**Provided data**.
★ ★ ★ ★

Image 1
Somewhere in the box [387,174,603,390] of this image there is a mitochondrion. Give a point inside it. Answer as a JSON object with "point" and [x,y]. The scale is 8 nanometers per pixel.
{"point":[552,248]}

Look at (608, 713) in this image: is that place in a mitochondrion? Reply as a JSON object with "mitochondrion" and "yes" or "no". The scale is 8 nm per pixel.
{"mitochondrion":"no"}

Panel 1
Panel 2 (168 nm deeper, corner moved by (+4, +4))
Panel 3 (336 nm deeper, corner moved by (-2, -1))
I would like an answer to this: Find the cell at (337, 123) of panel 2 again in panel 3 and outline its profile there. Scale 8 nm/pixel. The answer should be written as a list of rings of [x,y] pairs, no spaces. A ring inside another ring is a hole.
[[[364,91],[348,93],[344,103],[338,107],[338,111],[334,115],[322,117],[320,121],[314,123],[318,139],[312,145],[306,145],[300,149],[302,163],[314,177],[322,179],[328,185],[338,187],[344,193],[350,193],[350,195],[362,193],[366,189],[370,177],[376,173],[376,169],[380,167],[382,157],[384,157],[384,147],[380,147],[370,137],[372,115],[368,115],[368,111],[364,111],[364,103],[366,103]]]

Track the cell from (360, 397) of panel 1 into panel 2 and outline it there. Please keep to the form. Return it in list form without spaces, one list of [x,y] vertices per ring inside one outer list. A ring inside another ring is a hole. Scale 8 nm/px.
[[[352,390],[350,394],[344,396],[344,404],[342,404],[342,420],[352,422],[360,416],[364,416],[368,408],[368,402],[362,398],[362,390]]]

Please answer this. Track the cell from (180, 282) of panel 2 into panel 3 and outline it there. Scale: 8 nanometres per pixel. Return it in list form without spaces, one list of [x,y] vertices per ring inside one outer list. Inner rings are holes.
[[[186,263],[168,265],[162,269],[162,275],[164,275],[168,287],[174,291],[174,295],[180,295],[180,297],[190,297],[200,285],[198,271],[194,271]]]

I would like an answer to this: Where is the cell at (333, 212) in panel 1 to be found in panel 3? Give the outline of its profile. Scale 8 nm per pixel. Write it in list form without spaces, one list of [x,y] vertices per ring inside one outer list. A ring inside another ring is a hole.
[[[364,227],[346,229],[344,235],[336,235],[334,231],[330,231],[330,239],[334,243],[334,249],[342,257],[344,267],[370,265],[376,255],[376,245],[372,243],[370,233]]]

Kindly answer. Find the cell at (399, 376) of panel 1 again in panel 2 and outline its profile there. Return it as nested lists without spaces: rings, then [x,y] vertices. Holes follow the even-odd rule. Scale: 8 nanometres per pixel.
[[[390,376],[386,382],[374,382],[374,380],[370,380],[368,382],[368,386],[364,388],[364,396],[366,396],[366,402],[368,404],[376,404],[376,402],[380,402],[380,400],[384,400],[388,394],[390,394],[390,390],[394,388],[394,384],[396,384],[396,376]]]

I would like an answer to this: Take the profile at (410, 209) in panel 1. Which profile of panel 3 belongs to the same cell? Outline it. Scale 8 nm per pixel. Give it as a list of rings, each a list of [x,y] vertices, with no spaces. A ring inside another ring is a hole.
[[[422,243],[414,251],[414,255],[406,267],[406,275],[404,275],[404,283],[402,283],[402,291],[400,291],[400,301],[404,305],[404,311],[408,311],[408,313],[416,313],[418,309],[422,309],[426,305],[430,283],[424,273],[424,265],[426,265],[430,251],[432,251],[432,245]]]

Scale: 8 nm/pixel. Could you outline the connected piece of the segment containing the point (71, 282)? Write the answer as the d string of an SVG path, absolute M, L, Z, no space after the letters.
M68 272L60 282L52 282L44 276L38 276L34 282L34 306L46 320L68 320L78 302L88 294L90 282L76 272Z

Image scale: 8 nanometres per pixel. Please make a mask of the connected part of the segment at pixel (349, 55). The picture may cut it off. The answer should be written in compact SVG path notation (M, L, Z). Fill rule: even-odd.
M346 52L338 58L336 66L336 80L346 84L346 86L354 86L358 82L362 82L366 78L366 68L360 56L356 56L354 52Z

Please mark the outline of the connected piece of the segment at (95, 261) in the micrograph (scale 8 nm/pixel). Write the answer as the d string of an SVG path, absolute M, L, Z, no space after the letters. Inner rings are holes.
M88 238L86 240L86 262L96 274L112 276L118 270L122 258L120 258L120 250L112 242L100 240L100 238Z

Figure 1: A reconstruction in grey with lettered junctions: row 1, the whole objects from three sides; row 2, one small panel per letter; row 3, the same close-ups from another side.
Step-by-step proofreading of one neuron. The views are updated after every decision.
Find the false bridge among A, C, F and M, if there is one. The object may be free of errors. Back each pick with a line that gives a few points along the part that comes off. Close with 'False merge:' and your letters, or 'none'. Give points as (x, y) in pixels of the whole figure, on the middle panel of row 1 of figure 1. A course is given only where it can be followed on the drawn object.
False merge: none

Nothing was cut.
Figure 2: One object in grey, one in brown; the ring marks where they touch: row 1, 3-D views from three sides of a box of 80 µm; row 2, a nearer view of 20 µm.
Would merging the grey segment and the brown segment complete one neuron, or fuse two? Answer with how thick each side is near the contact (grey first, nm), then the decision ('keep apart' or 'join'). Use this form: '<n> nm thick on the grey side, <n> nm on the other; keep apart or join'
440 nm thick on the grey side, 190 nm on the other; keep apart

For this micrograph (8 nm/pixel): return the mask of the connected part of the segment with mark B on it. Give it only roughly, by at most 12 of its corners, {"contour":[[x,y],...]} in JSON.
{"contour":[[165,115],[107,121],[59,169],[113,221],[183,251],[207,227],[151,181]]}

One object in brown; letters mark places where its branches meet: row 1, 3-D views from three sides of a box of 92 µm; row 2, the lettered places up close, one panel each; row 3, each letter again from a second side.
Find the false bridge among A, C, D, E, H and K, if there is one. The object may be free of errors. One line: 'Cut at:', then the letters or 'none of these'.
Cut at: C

★ ★ ★ ★

**Problem description**. All of the data above should be reproduced exactly, with nothing missing.

**Answer space**.
Image 1
Somewhere in the box [387,174,603,390] of this image there is a mitochondrion. Give a point inside it. Answer as a JSON object with "point" and [x,y]. The scale is 8 nanometers per pixel.
{"point":[552,248]}

Look at (608, 713) in this image: is that place in a mitochondrion? Reply as a JSON object with "mitochondrion" and "yes" or "no". The scale is 8 nm per pixel.
{"mitochondrion":"no"}

Panel 1
Panel 2 (168 nm deeper, corner moved by (+4, +4))
Panel 3 (336 nm deeper, corner moved by (-2, -1))
I would like an answer to this: Find the cell at (337, 123) of panel 2 again in panel 3 and outline its profile there. Scale 8 nm/pixel. The answer should be written as a list of rings of [x,y] pairs, no spaces. A ring inside another ring is a hole.
[[[364,91],[348,93],[344,103],[338,107],[338,111],[334,115],[322,117],[320,121],[314,123],[318,139],[312,145],[306,145],[300,149],[302,163],[314,177],[322,179],[328,185],[338,187],[344,193],[350,193],[350,195],[362,193],[366,189],[370,177],[376,173],[376,169],[380,167],[382,157],[384,157],[384,147],[380,147],[370,137],[372,115],[368,115],[368,111],[364,111],[364,103],[366,103]]]

Track the cell from (360, 397) of panel 1 into panel 2 and outline it there. Please keep to the form. Return it in list form without spaces, one list of [x,y] vertices per ring inside one outer list. A ring inside another ring is a hole. Scale 8 nm/px.
[[[352,390],[350,394],[344,396],[344,404],[342,404],[342,420],[352,422],[360,416],[364,416],[368,408],[368,402],[362,398],[362,390]]]

Please answer this. Track the cell from (180, 282) of panel 2 into panel 3 and outline it there. Scale: 8 nanometres per pixel. Return it in list form without spaces, one list of [x,y] vertices per ring inside one outer list. Inner rings are holes.
[[[186,263],[168,265],[162,269],[162,275],[164,275],[168,287],[174,291],[174,295],[180,295],[180,297],[190,297],[200,285],[198,271],[194,271]]]

I would like an answer to this: Where is the cell at (333, 212) in panel 1 to be found in panel 3? Give the outline of its profile. Scale 8 nm per pixel. Write it in list form without spaces, one list of [x,y] vertices per ring inside one outer list. A ring inside another ring is a hole.
[[[364,227],[346,229],[344,235],[336,235],[334,231],[330,231],[330,239],[334,243],[334,249],[342,257],[344,267],[370,265],[376,255],[376,245],[372,243],[370,233]]]

Kindly answer. Find the cell at (399, 376) of panel 1 again in panel 2 and outline its profile there. Return it as nested lists without spaces: rings, then [x,y] vertices. Holes follow the even-odd rule. Scale: 8 nanometres per pixel.
[[[390,376],[386,382],[374,382],[374,380],[370,380],[368,382],[368,386],[364,388],[364,396],[366,396],[366,402],[368,404],[376,404],[376,402],[380,402],[380,400],[384,400],[388,394],[390,394],[390,390],[394,388],[394,384],[396,384],[396,376]]]

I would like an answer to this: Take the profile at (410, 209) in panel 1. Which profile of panel 3 belongs to the same cell? Outline it. Scale 8 nm per pixel. Give it as a list of rings, each a list of [x,y] vertices, with no spaces. A ring inside another ring is a hole.
[[[422,243],[414,251],[414,255],[406,267],[406,275],[404,275],[404,283],[402,283],[402,291],[400,291],[400,301],[404,305],[404,311],[408,311],[408,313],[416,313],[418,309],[422,309],[426,305],[430,283],[424,273],[424,265],[426,265],[430,251],[432,251],[432,245]]]

Scale: 8 nm/pixel. Could you outline the connected piece of the segment containing the point (71, 282)? Write the answer as the d string of an SVG path, absolute M, L, Z, no space after the letters.
M68 272L60 282L52 282L44 276L38 276L34 282L34 306L46 320L68 320L78 302L88 294L90 282L76 272Z

Image scale: 8 nanometres per pixel. Please make a mask of the connected part of the segment at pixel (349, 55). The picture may cut it off. The answer should be written in compact SVG path notation (M, L, Z). Fill rule: even-odd.
M346 52L338 58L336 66L336 80L346 84L346 86L354 86L358 82L362 82L366 78L366 68L360 56L356 56L354 52Z

Please mark the outline of the connected piece of the segment at (95, 261) in the micrograph (scale 8 nm/pixel). Write the answer as the d string of an SVG path, absolute M, L, Z, no space after the letters. Inner rings are holes.
M88 238L86 240L86 262L96 274L112 276L118 270L122 258L120 258L120 250L112 242L100 240L100 238Z

Figure 1: A reconstruction in grey with lettered junctions: row 1, the whole objects from three sides; row 2, one small panel per letter; row 3, the same close-ups from another side.
Step-by-step proofreading of one neuron. The views are updated after every decision.
Find the false bridge among A, C, F and M, if there is one. The object may be free of errors. Back each pick with a line that gives a few points along the part that comes off. Close with 'False merge:' and your letters, or 'none'. Give points as (x, y) in pixels of the whole figure, on the middle panel of row 1 of figure 1. A course is given only where it can be followed on the drawn object.
False merge: none

Nothing was cut.
Figure 2: One object in grey, one in brown; the ring marks where they touch: row 1, 3-D views from three sides of a box of 80 µm; row 2, a nearer view of 20 µm.
Would merging the grey segment and the brown segment complete one neuron, or fuse two? Answer with how thick each side is near the contact (grey first, nm), then the decision ('keep apart' or 'join'). Use this form: '<n> nm thick on the grey side, <n> nm on the other; keep apart or join'
440 nm thick on the grey side, 190 nm on the other; keep apart

For this micrograph (8 nm/pixel): return the mask of the connected part of the segment with mark B on it. Give it only roughly, by at most 12 of its corners, {"contour":[[x,y],...]} in JSON.
{"contour":[[165,115],[107,121],[59,169],[113,221],[183,251],[207,227],[151,181]]}

One object in brown; letters mark places where its branches meet: row 1, 3-D views from three sides of a box of 92 µm; row 2, the lettered places up close, one panel each; row 3, each letter again from a second side.
Find the false bridge among A, C, D, E, H and K, if there is one. The object may be free of errors. One line: 'Cut at:', then the letters or 'none of these'.
Cut at: C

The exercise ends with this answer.